I am imagining the pain and hurt these conversations will cause for people who are not as well positioned and not as comfortable in the community.
Just want to throw out a counterpoint to the imagined people - as a real person who is not well positioned or comfortable in the community. I've been lurking on the list trying to wrap my head around the CPython process and how I might contribute.
I think it makes sense to remove the S&W standard, making it more open and less intimidating. I'm in a cohort that both agrees with the purported goal and disagrees with the execution. It's disappointing that anyone bringing up any counterpoint has to have a disclaimer so they aren't personally attacked, but this seems to be the level of discourse around these topics.

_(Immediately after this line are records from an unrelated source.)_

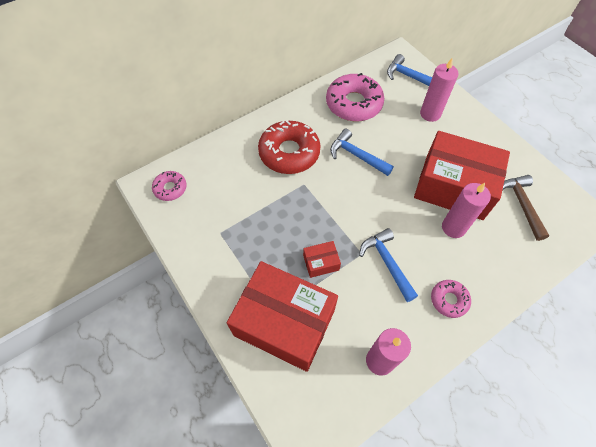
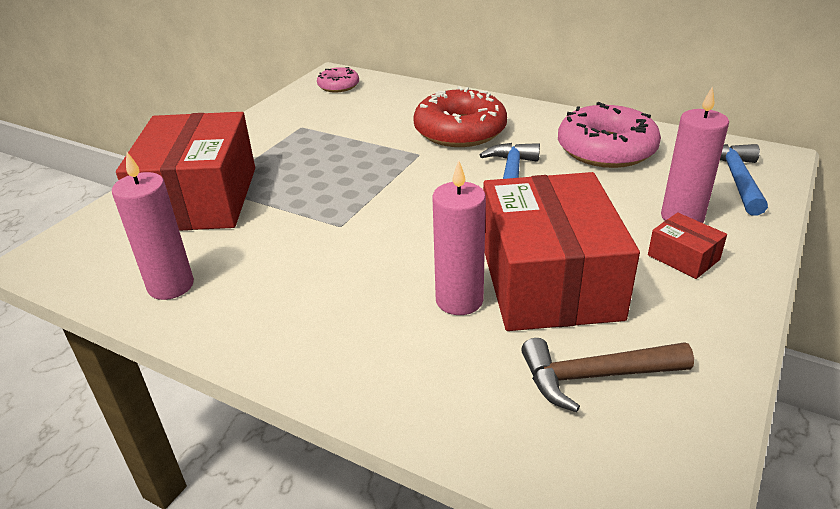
camera: 65 degrees right, 25 degrees down
red box [303,241,341,278] -> red box moved to [648,212,727,279]
blue hammer [359,228,418,302] -> none
pink donut [431,280,471,318] -> none
brown hammer [502,175,549,241] -> brown hammer turned 150 degrees counterclockwise [521,338,694,412]

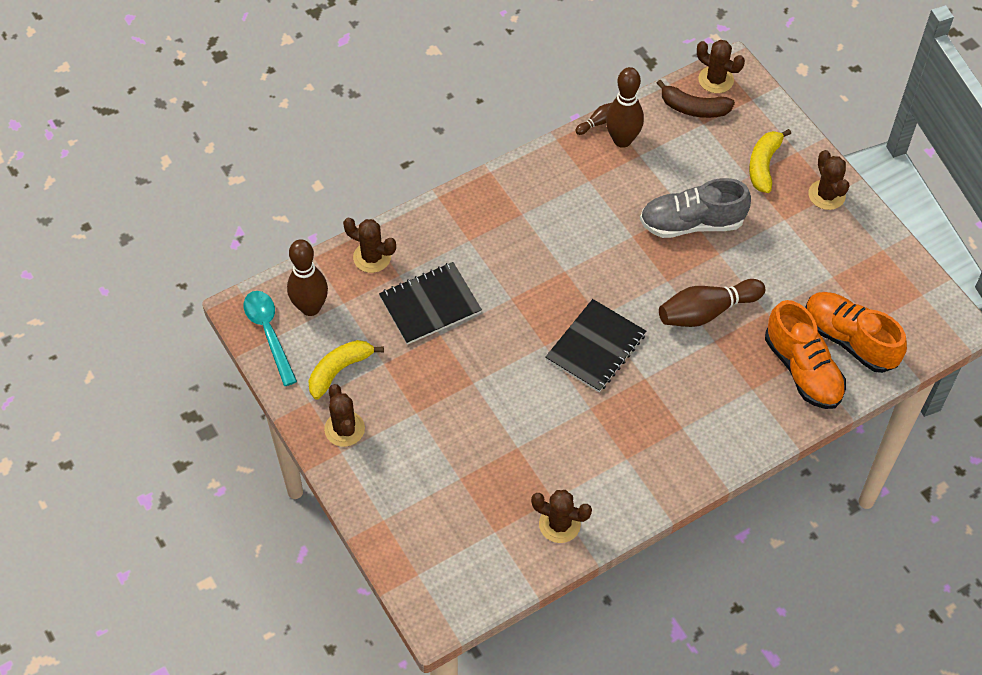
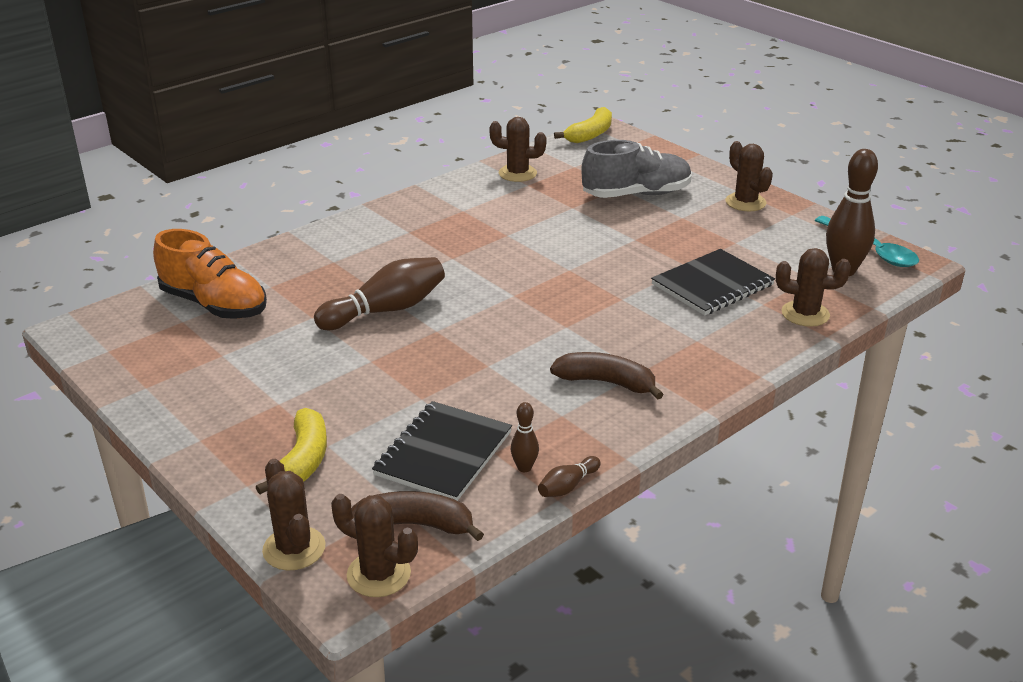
camera: 170 degrees right, 25 degrees down
yellow banana [309,340,384,400] -> yellow banana moved to [554,107,612,143]
black notebook [545,299,646,392] -> black notebook moved to [372,401,512,501]
brown bowling pin [606,67,644,148] -> brown bowling pin [511,402,539,472], size x0.48
grey shoe [640,178,751,238] -> grey shoe moved to [581,140,692,198]
orange shoe [765,300,846,409] -> none
brown cactus [809,150,849,210] -> brown cactus moved to [262,459,326,570]
none -> brown banana [550,352,664,400]

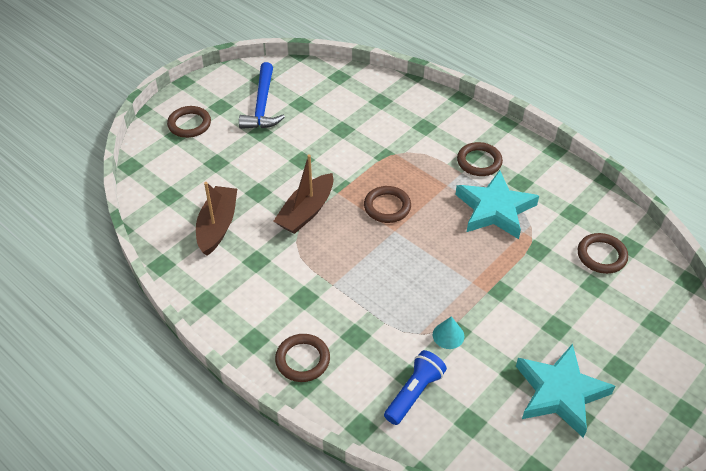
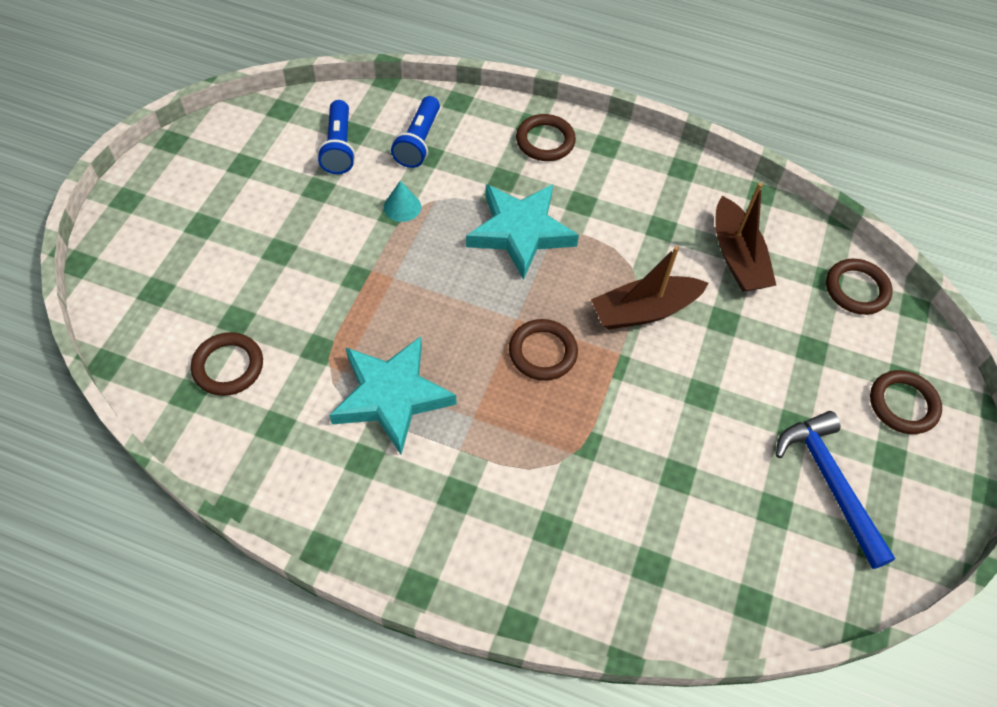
camera: 155 degrees right, 10 degrees up
brown boat [274,154,334,234] -> brown boat turned 120 degrees counterclockwise [591,246,709,329]
brown ring [457,142,503,176] -> brown ring moved to [826,259,893,315]
turquoise star [516,343,615,438] -> turquoise star moved to [466,184,579,280]
none -> blue flashlight [317,100,355,174]

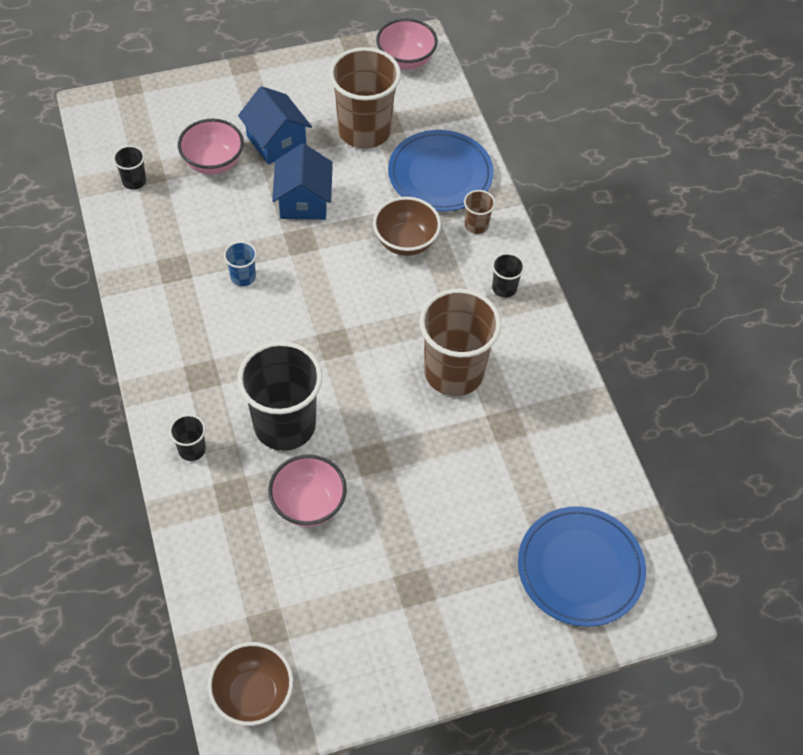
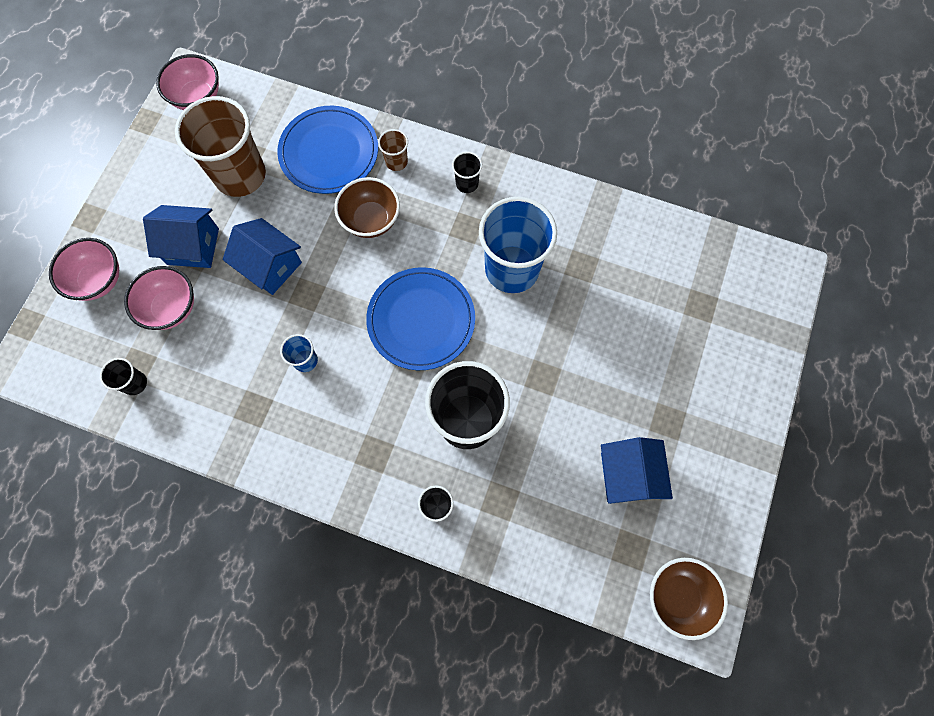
camera: 50 degrees left, 15 degrees up
pink bowl [268,454,347,527] -> pink bowl moved to [49,238,119,301]
brown cup [419,289,501,396] -> blue cup [479,197,557,293]
blue plate [518,506,646,627] -> blue plate moved to [366,267,475,370]
none -> blue house [601,437,673,504]

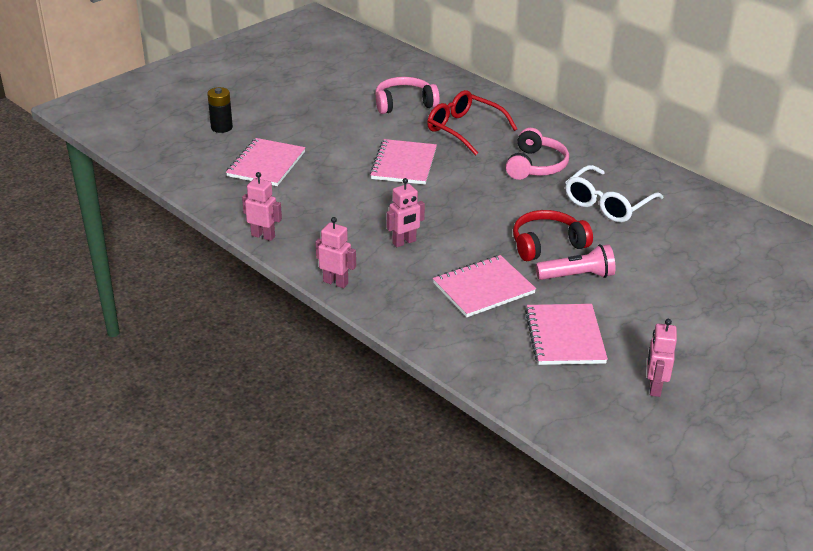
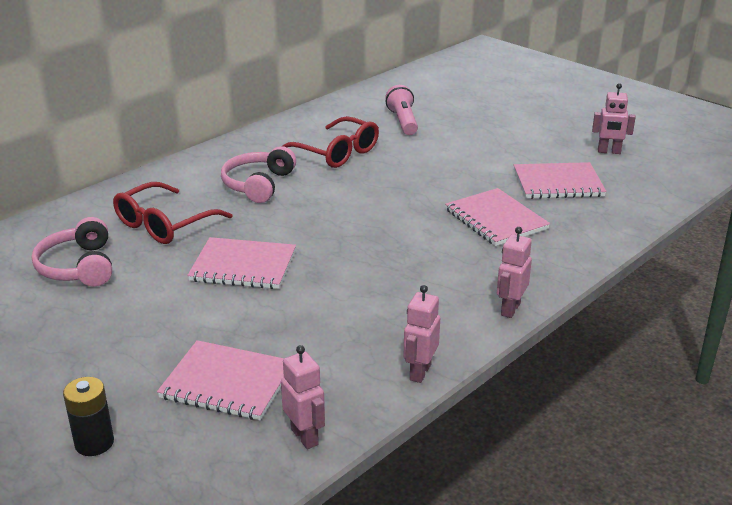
camera: 90 degrees left, 5 degrees down
pink robot [387,178,425,247] -> pink robot moved to [281,345,325,449]
pink headphones [506,128,569,180] -> pink headphones turned 90 degrees counterclockwise [221,146,296,203]
red headphones [513,210,593,261] -> none
pink flashlight [536,244,615,280] -> pink flashlight moved to [385,85,418,135]
white glasses [565,165,663,222] -> red glasses [283,116,379,168]

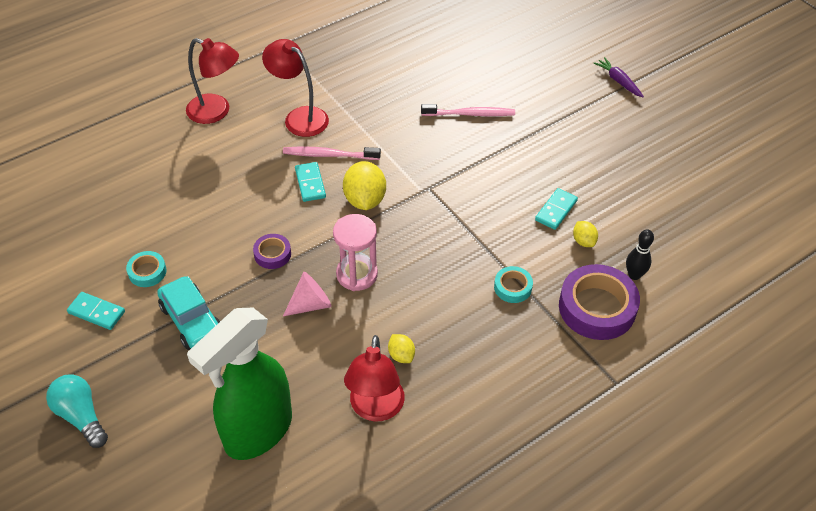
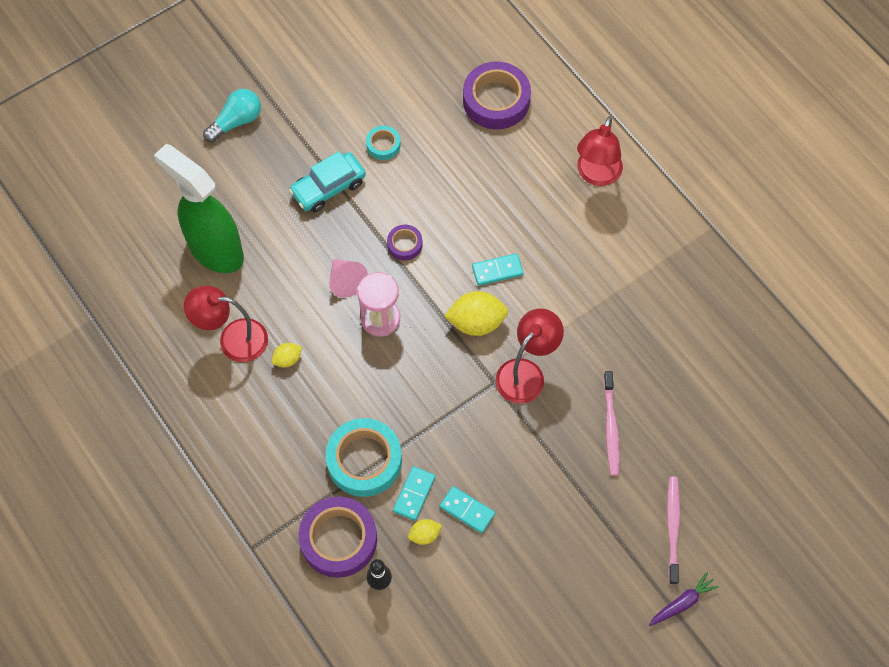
camera: 90 degrees right, 15 degrees up
turquoise domino [67,292,125,330] -> turquoise domino moved to [393,466,435,521]
red lamp [262,39,329,137] -> red lamp moved to [496,309,564,403]
pink toothbrush [283,147,381,160] -> pink toothbrush moved to [667,476,680,585]
turquoise tape [494,266,533,303] -> turquoise tape [325,418,402,497], size x2.00
none -> purple tape [463,62,531,129]

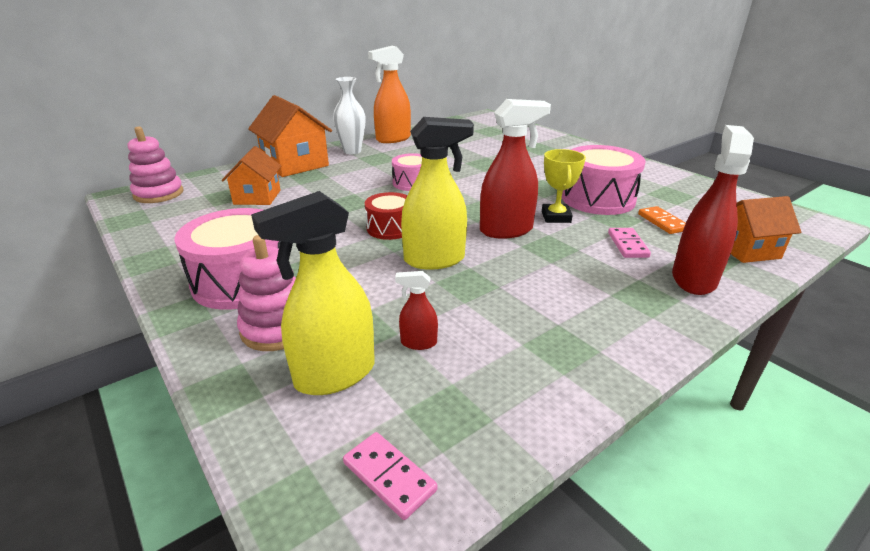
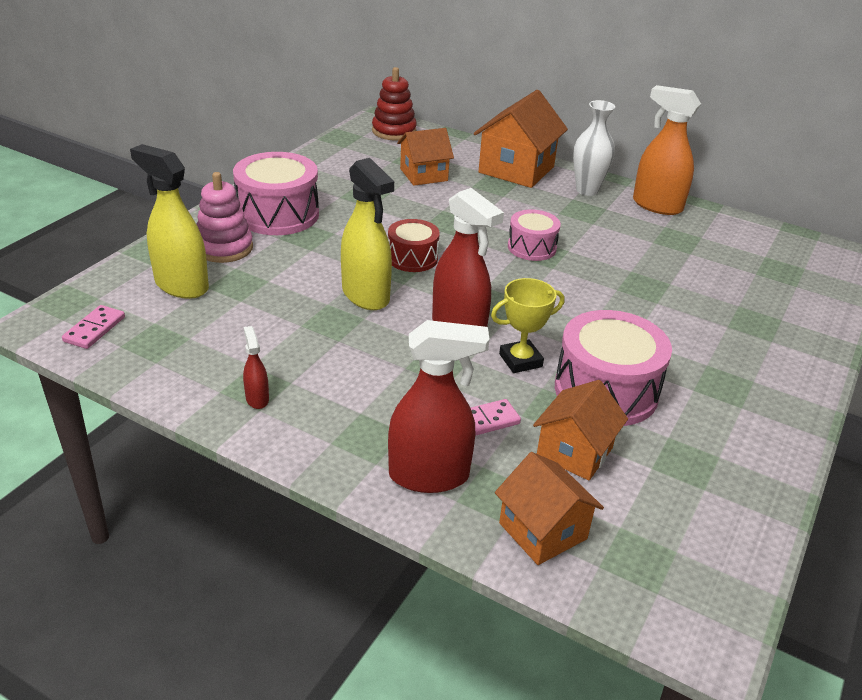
camera: 65 degrees right, 5 degrees up
pink stacking toy [128,126,184,203] -> red stacking toy [372,67,417,141]
red spray bottle [395,271,438,350] -> red spray bottle moved to [243,326,269,409]
orange domino [638,206,686,234] -> orange house [533,380,628,481]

I'm not on Twitter for a reason; the commit message is much more suited to that environment. The goal, if it truly was for making a more inclusive community, has not been accomplished.
There is an effect - intended or not - making those of us who would rather focus on solving technical problems than having yet another exhausting emotionally charged rhetorical fight feel unwelcome. The personal attacks being thrown around are not helping.
If this was a necessary cost of inclusivity - which is the obvious fallback argument - it would be easier to believe the claim that this is entirely devoted to creating a more open and welcoming community. But the goal of opening things up by removing the S&W guideline could've been trivially accomplished without generating any of this drama.
It's baffling claim to promote cohesion and throw a partisan diatribe into the commit message.
Mmm. Well, we said what we had to say.
I think this captures the real intentions of the PR.